Natalie Jean Wood died in her Surry Hills home sometime between 2003 and 2006. Her body lay undiscovered until July this year. For more than eight years no-one noticed she was gone, no-one missed her, no-one mourned her passing.
I wonder if the same thing could happen in my street. I live in suburban Australia. The village, a world where communities were small and neighbours shopped, socialised and worked together, is a dim memory. I barely know the people in my street. Yes, we say hello as we get into our cars to head off to work and wave again as we return home. From time to time we even stop for a chat. We know each other well enough that if an emergency hit, we could ask each other for help. But that’s about the extent of it. Our communities, the places of our real friendship and engagement, lie beyond our street.
This disconnection with others with whom we share geography is driven home when I catch the train. I travel from Newcastle to Sydney four times a week. The trip is 2.25 hours each way. Yet we passengers sit side by side with barely a word passing between us, working on our laptops, watching movies on our ipads, or updating facebook on our phones. Most of the time the only people who want to talk are either drunk or mentally ill.

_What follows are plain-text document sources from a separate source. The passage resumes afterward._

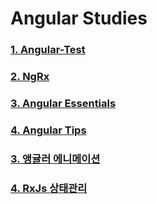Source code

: # Angular Studies

### [1. Angular-Test](https://github.com/Motiveko/studies/tree/master/Angular-Study/Angular-Test)
### [2. NgRx](https://github.com/Motiveko/studies/tree/master/Angular-Study/NgRx)
### [3. Angular Essentials](https://github.com/Motiveko/studies/tree/master/Angular-Study/Angular-Essentials)
### [4. Angular Tips](https://github.com/Motiveko/studies/tree/master/Angular-Study/Angular%20Tips)
### [3. 앵귤러 에니메이션](https://github.com/Motiveko/studies/tree/master/Angular-Study/angular-animation)
### [4. RxJs 상태관리](https://github.com/Motiveko/studies/tree/master/Angular-Study/rxjs-state-managements-sample)
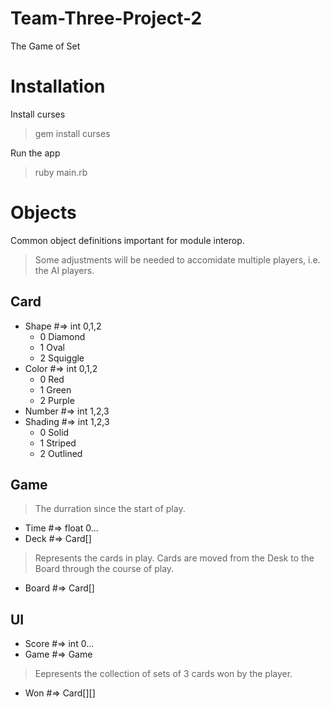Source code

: # Team-Three-Project-2
The Game of Set

# Installation
Install curses
> gem install curses

Run the app
> ruby main.rb


# Objects
Common object definitions important for module interop.

> Some adjustments will be needed to accomidate multiple players, i.e. the AI players.

## Card
- Shape #=> int 0,1,2
    - 0 Diamond
    - 1 Oval
    - 2 Squiggle
- Color #=> int 0,1,2
    - 0 Red
    - 1 Green
    - 2 Purple
- Number #=> int 1,2,3
- Shading #=> int 1,2,3
    - 0 Solid
    - 1 Striped
    - 2 Outlined

## Game
> The durration since the start of play.
- Time #=> float 0...
- Deck #=> Card[]
> Represents the cards in play. Cards are moved from the Desk to the Board through the course of play.
- Board #=> Card[]

## UI
- Score #=> int 0...
- Game #=> Game
> Eepresents the collection of sets of 3 cards won by the player.
- Won #=> Card[][]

From time to time I feel nostalgic. I want to go back to the village. But I suspect that’s a forlorn hope and that I probably wouldn’t like it back there anyway. In the era of trains, planes and automobiles, mobile telephones, and always connected internet, our neighbourhoods have ceased to be local. Neither my church, my kids’ school, my workplace, my recreational pursuits, nor my good friends are within walking distance of my home. My sense of community comes from intentionally spending time with others, not from shared geography.
This has brought many gains, but it’s also brought loss. In a world of shared networks rather than shared geography, people can slip through the cracks; find themselves, like Natalie Jean Wood, belonging to no networks. I’m not sure what the answer is. Maybe we need to foster better relationships with our geographic neighbours. This won’t see us returning to the village. My primary connections will still lie outside my street. But somehow we need to become connected enough to notice the neighbour who has no networks and to invite her into ours.
Thanks Scott, that poor lady… Makes me feel very blessed to live in a small country town, where people at least know each other by sight. Something that has helped me gain connection with neighbourhoods I’ve lived in is to walk around the block/s regularly and just quietly pray for the people in the houses I walk past, asking God to lead me in how I pray for them. It doesn’t necessarily mean I’ll get to meet them, but it does grow my love for those who live around me, and certainly changes the way I view my locality.